Abstract
HYPOTHESIS
To determine ototoxicity of topical mitomycin C when placed in the middle ear at varying concentrations.
BACKGROUND
Despite meticulous surgical technique and diligent postoperative care, some patients develop excessive scar and granulation tissue in the middle ear or mastoid cavity. Poor wound healing may result in infection, tympanic membrane perforation, or conductive hearing loss, which may necessitate further surgery. Use of topical mitomycin C in the ear may be beneficial in reducing scar and granulation tissue formation.
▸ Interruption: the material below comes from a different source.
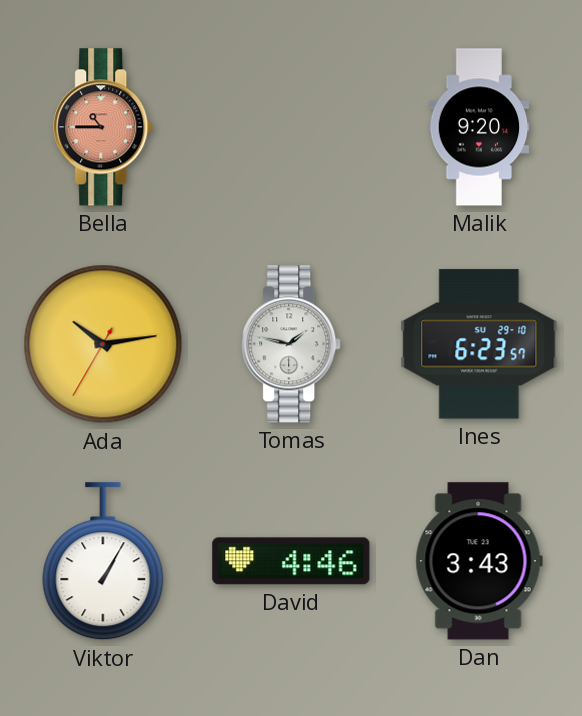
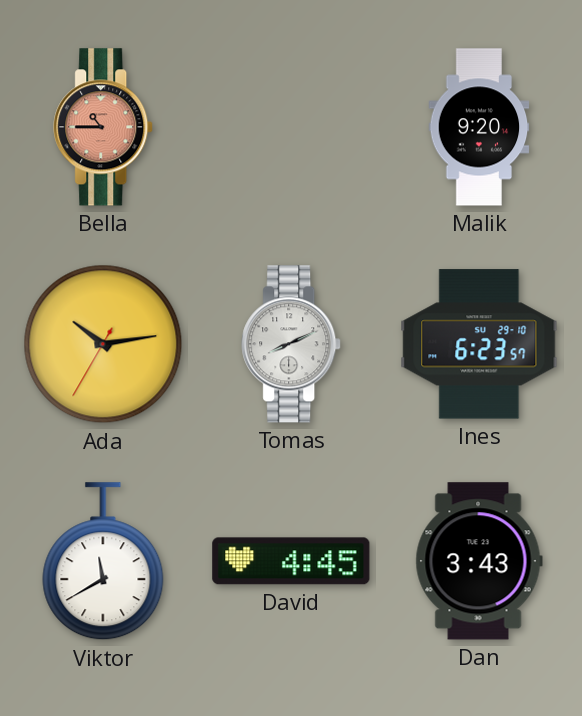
Tomas: 1:47 -> 8:11
Viktor: 1:05 -> 11:40
David: 4:46 -> 4:45
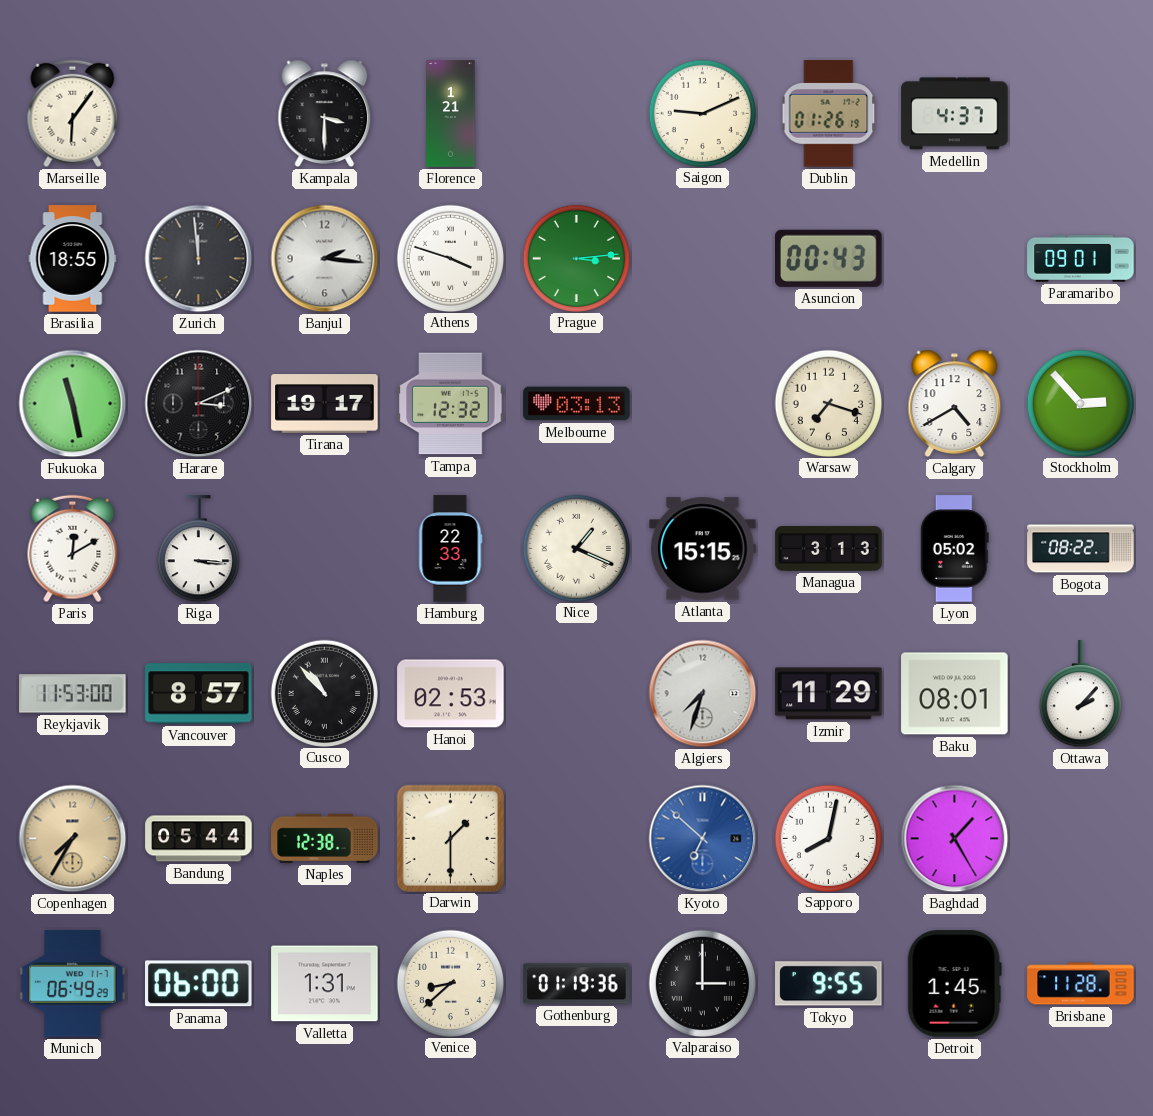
This phase of the study was developed to determine the safety of topical mitomycin C in the rat model relative to ototoxicity.
METHODS
Twelve Sprague-Dawley rats were evaluated with auditory brainstem response testing before and after treatments. Topical mitomycin C was injected in the middle ear of the right ear of eight animals. Varying concentrations of 0.125 to 0.5 mg/ml were used. Saline was injected in the left ear of each animal to serve as a control. Four separate animals were evaluated with placement of topical mitomycin C on Gelfoam into the middle ear. In two animals, Gelfoam was placed in the middle ear for 1 minute and then removed. In two animals, Gelfoam was placed in the middle ear and left in place. Auditory brainstem response testing was performed at 4 weeks and at 8 weeks.
RESULTS
Using a high concentration of mitomycin C (>0.25 mg/ml) resulted in ototoxicity, with an increase in the auditory brainstem response threshold at 4 weeks and at 8 weeks. At low concentrations (<0.20 mg/ml), no change in auditory brainstem response threshold was noted. Animals treated with Gelfoam soaked in mitomycin C showed no change in auditory brainstem response threshold.
CONCLUSION
The results of this study indicate that topical mitomycin C on Gelfoam applied in the middle ear appears safe when low concentrations are used, even in the rat, which has a higher susceptibility to gentamycin toxicity than humans. Higher concentrations may lead to ototoxicity based on changes in Wave V on auditory brainstem response. This treatment may prove to be an important option for patients suffering from chronic granulation tissue or scar tissue in the external or middle ear.